4. Some books on community

I’ve heard it said that you only talk a lot about things when they’re sick or dead. Masculinity, for example, gets a lot of attention these days, obviously because something has “snapped” in our understanding and practice of “being a man.” Community is another example – it gets a lot more talk than it did when we had community as a fact so firm is was like the air outside. The modern world has been the rise of the individual. And, in many ways, this has been a good thing – recognizing the dignity of each person – but it has significant downsides. Instead of understanding ourselves as belonging to a whole (like being a member of the Body of Christ), we tend to see ourselves as absolute individuals, which helps things like relativism and loneliness thrive. Only God exists totally complete within himself. We are relational creatures and we need each other.

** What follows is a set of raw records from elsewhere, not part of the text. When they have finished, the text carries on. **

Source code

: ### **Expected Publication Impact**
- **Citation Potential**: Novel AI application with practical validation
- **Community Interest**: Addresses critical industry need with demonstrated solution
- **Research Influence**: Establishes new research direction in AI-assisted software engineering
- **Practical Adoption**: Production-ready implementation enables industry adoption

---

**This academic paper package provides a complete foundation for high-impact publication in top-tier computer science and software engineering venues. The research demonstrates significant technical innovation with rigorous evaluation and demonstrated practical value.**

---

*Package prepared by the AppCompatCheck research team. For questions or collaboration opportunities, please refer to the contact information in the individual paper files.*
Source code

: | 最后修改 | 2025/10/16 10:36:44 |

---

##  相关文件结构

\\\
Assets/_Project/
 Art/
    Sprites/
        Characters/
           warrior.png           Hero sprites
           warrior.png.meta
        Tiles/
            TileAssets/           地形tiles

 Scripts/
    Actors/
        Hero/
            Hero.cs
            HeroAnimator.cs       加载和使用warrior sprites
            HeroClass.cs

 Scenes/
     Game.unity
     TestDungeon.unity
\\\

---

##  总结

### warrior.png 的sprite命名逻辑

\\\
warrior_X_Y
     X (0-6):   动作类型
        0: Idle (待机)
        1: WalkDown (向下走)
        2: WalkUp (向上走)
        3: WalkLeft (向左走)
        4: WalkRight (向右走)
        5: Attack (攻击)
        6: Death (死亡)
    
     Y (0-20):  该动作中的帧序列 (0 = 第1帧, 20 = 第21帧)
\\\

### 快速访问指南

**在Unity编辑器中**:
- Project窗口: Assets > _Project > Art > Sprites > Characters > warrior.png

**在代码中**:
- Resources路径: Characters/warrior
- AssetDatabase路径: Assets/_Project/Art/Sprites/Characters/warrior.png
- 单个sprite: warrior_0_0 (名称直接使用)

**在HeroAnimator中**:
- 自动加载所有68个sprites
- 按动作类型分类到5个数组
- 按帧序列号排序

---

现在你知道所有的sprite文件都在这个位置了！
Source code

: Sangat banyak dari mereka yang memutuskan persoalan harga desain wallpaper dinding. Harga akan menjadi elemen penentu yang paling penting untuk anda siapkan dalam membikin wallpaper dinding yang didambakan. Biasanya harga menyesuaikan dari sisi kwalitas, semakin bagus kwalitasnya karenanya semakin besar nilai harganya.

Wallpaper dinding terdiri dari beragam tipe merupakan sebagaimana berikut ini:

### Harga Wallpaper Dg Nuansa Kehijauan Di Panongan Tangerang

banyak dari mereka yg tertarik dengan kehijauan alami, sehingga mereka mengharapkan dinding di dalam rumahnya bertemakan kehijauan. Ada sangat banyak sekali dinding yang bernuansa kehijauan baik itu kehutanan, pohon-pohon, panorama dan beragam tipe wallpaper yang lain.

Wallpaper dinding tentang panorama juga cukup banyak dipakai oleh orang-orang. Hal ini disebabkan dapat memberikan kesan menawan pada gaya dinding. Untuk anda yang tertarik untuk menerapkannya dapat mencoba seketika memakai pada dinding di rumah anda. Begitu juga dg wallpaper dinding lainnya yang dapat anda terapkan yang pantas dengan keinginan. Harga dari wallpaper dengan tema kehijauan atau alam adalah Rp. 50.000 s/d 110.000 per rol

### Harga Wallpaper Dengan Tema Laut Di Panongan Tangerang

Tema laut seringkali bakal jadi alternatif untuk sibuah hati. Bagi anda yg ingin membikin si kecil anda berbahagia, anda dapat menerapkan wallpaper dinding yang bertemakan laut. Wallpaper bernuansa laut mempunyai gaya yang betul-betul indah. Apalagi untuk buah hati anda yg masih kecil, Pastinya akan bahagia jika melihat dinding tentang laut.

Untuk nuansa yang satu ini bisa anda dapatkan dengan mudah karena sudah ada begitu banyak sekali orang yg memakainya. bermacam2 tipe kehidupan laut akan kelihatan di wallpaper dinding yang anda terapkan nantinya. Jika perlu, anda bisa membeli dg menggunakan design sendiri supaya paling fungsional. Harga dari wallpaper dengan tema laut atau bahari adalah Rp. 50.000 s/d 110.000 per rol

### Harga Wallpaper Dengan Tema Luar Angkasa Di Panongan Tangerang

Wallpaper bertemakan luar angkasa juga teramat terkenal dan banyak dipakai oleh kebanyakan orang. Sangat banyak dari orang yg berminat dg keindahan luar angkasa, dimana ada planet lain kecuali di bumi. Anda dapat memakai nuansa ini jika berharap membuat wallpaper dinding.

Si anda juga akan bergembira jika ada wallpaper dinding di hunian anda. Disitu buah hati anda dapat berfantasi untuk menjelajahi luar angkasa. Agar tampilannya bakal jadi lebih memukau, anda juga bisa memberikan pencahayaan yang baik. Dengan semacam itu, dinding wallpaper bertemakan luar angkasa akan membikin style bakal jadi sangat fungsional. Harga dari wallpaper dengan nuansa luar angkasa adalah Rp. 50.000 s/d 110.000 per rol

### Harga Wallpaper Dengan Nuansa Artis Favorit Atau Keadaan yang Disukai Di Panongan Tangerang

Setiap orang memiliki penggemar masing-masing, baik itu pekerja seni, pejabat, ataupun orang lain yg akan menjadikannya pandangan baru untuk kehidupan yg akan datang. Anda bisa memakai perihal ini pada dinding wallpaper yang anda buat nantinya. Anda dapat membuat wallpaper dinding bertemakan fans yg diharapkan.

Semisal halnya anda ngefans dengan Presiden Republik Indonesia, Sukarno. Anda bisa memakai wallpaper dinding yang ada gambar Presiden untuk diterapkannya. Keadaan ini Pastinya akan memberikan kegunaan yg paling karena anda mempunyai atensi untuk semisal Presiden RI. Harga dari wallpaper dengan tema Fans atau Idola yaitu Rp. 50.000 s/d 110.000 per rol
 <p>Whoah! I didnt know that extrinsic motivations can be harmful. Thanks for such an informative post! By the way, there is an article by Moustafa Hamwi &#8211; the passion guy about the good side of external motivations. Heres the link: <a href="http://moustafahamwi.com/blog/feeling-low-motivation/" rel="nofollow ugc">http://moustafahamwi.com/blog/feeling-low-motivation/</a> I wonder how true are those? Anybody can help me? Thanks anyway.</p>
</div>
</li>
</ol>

Two great reads in this genre are The Benedict Option by Rod Dreher and The Quest for Community by Robert Nisbet. Rod and Rob’s books are both great, but in very different ways. The Benedict Option, if you somehow missed it a few years ago when debates about it swirled (mostly from people that didn’t seem to have read it), was often billed as a call to live in some agrarian conclave and start society over in some sort of mix of back-to-the-landism and prepper-meets-monk mindset. The book is not that. It is, rather, a relatively tame call to recognize the de-communitarian tendencies of modern society and a call to consider ways to live an actual culture, which means having a shared way of life. Since this is obviously not happening unintentionally today, it does require some intentionality. That scares people away because they then consider that to mean joining an “intentional community,” which must be steps away from a cult or an un-evangelizing commune closed in on itself. Again, it’s not that. The Benedict Option is a simple call more to community, culture and education than anything else.

The Quest for Community is a much broader study on the topic of the community, what it is, how it was lost, and the fact that, as Nisbet says, “the quest for community will not be denied.” This book is a bit of a tome and was written much longer ago as community was visibly slipping away (1953), but I promise it is one of those books that, if you have it on your shelf, you can grab and flip open at any time and to any chapter and be edified. Nisbet is of an older sort of conservatism that was more interested in conserving that which is worth conservation, and not just defending absolute economic liberty (because that doesn’t conserve community).

Well, that’s my list. My only other thought would be some “read a’louds” that you could do with kids at home. Little Britches by Ralph Moody comes to mind. And, depending on how long this all lasts, maybe some of Tolkien’s series. Feel free to leave some more ideas in the comments!